§ **本文**
"""
清涼院の境内で大切に育てていた白蓮華が、7月の終わりに美しい花を咲かせました。
【再挑戦と開花までの道のり】
実は5年ほど前にも蓮を育て、朱の入った花を咲かせたことがありました。しかし、冬を越すことができず、蓮をダメにしてしまった苦い経験があります。
それから数年はうまくいかず諦めかけていましたが、昨年「もう一度挑戦しよう」と決意し、白蓮華の苗を新たに迎えました。
冬の間は枯らしてしまわないかと試行錯誤の連続でしたが、春になり、土の中から蓮の葉が顔を出したときの喜びはひとしおでした。

葉が出た後も、今度は蕾がつくかどうかが心配で、毎日ソワソワしながら蓮鉢を眺める日々。その願いが通じたのか、7月7日の七夕の日、小さな蕾を一つ見つけました。
日ごとに力強く成長する蕾に生命力の不思議さを感じながら、風の強い日には「どうか折れないでくれ」と祈るような気持ちで見守り続け、7月25日、ついに清らかな白蓮華が開花しました。
【白蓮華と仏様の教え】
この白蓮華は、仏教の教えと深い関わりがあります。
私たちが日々お唱えするお題目「南無妙法蓮華経」は、元のサンスクリット語で「ナモ サッダルマ・プンダリーカ・スートラ」と言います。この中の「プンダリーカ」が「白蓮華」を意味する言葉です。
つまり「妙法蓮華経」とは、「白蓮華のように清らかで最も尊い教え」という、素晴らしい意味が込められているのです。
また、蓮の花は汚れた泥の中から生まれ、それに染まることなく美しい花を咲かせます。その姿は、迷いや苦しみを抱える私たち凡夫が、信心によって仏道を成就する(仏様になる)様子そのものであるとされ、仏教では古くから尊ばれてきました。
【白蓮華が教えてくれたこと】
蓮を育ててみて実感したのは、その尊さとともに、その儚さです。必ず咲くとは限らず、咲いてもわずか数日で散ってしまいます。
日蓮大聖人は、末法の世に生きる私たちの心にも、仏様の清らかな境界が本来備わっていると教えてくださっています。しかし、私たちは日々の生活の中で、その尊さを実感することがなかなかできません。
だからこそ、蓮の成長を日々見守るように、私たちも日々の信心修行をこつこつと積み重ねていくことが大切なのではないでしょうか。
この白蓮華の開花は、私たちに「南無妙法蓮華経」の教えの尊さを改めて教えてくれたように感じます。
"""
§ **キーポイントのテキスト説明**
"""
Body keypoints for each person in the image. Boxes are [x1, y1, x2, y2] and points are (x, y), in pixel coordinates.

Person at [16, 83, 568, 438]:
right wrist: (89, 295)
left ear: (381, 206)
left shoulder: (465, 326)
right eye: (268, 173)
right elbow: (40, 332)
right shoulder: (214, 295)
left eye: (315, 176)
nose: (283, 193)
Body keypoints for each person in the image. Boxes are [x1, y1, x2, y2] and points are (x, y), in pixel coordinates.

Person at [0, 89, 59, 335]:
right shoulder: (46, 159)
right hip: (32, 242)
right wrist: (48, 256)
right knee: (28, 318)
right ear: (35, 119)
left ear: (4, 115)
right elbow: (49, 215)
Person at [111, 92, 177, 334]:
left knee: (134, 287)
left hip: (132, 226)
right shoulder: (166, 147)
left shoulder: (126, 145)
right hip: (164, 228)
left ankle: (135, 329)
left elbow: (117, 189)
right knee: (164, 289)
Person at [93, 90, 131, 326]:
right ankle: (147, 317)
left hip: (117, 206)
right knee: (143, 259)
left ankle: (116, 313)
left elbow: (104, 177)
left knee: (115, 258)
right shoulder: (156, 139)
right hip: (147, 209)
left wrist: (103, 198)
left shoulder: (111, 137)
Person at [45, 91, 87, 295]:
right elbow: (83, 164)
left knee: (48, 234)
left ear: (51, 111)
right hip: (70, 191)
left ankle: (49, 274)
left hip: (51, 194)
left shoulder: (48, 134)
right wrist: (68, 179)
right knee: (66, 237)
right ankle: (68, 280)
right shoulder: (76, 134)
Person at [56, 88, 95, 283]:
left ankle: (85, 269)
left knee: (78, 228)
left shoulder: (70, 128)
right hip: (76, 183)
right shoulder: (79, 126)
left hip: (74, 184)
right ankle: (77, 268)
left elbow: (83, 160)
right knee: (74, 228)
"""
§ **資料を読み解く**
• a. 本文によると、白蓮華が開花したのは何月何日か。
• b. 本文のうち、「葉が出た後も、今度は蕾がつく」という語句を含む箇所から始まり「ずか数日で散ってしまいます。」で終わる部分を、「蕾」を「つぼみ」に置き換えて書き直してください。

§ **練習問題の解答**
• a. 7月25日に開花した。

• b.
葉が出た後も、今度はつぼみがつくかどうかが心配で、毎日ソワソワしながら蓮鉢を眺める日々。その願いが通じたのか、7月7日の七夕の日、小さなつぼみを一つ見つけました。
日ごとに力強く成長するつぼみに生命力の不思議さを感じながら、風の強い日には「どうか折れないでくれ」と祈るような気持ちで見守り続け、7月25日、ついに清らかな白蓮華が開花しました。
【白蓮華と仏様の教え】
この白蓮華は、仏教の教えと深い関わりがあります。
私たちが日々お唱えするお題目「南無妙法蓮華経」は、元のサンスクリット語で「ナモ サッダルマ・プンダリーカ・スートラ」と言います。この中の「プンダリーカ」が「白蓮華」を意味する言葉です。
つまり「妙法蓮華経」とは、「白蓮華のように清らかで最も尊い教え」という、素晴らしい意味が込められているのです。
また、蓮の花は汚れた泥の中から生まれ、それに染まることなく美しい花を咲かせます。その姿は、迷いや苦しみを抱える私たち凡夫が、信心によって仏道を成就する(仏様になる)様子そのものであるとされ、仏教では古くから尊ばれてきました。
【白蓮華が教えてくれたこと】
蓮を育ててみて実感したのは、その尊さとともに、その儚さです。必ず咲くとは限らず、咲いてもわずか数日で散ってしまいます。